つい、伊吹は隣の月島にもたれかかって「お前らうるせぇ」と呻く。月島は牛島に比べて体温も低いし、そもそも体の厚みがまったく違う。しかし伊吹をそっと労わるように支えて受け止めてくれて、その鎖骨あたりに目元を埋めた。
「あー…月島は静かでいい子だな……」
「…なんで寝不足なんですか」
しかし月島は静かにそう切り出した。確かにそれを疑問に思うのは当然だが、月島はある程度答えが分かっているような聞き方だった。それに気づいた昼神や侑も黙ってこちらに注目してしまったため、一気に談話室全体が伊吹に注目する空気になった。
伊吹は月島の薄い肩口から顔を上げて体を離す。
「…それ聞いてどうすんの」
それは少し意地悪な質問だったかもしれない。なぜ聞くのか、ではなく、聞いたあとどうするのかなどそれこそ聞かなければ分からない。

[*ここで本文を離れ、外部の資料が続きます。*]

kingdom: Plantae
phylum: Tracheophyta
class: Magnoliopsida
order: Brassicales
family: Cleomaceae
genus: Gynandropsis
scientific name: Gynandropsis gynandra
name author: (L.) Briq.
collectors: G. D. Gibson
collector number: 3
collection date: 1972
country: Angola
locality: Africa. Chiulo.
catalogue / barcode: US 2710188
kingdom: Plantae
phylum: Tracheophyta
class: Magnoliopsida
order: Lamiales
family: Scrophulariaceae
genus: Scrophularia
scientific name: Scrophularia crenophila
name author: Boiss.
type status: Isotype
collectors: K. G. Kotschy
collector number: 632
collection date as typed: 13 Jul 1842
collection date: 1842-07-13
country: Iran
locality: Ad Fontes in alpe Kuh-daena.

答えに窮する月島に対して、反対側から赤葦が助け船を出した。
「聞いて俺たちにできることがあればする。なければそのまま。それだけ」
ちらりと横を見るが、赤葦は平然としている。恐らく全員の総意だが、伊吹にとっては話さない理由をつけるのが難しくなる。もとより話したくないわけでもなかったため、伊吹はため息をついて口を開いた。
「気分悪くしても知らねぇぞ」
そうして、伊吹は夢を見たこと、そしてその夢であり事実である過去の出来事について話した。思えば伊吹が直接あの頃のことを誰かに話すのは、初めてかもしれなかった。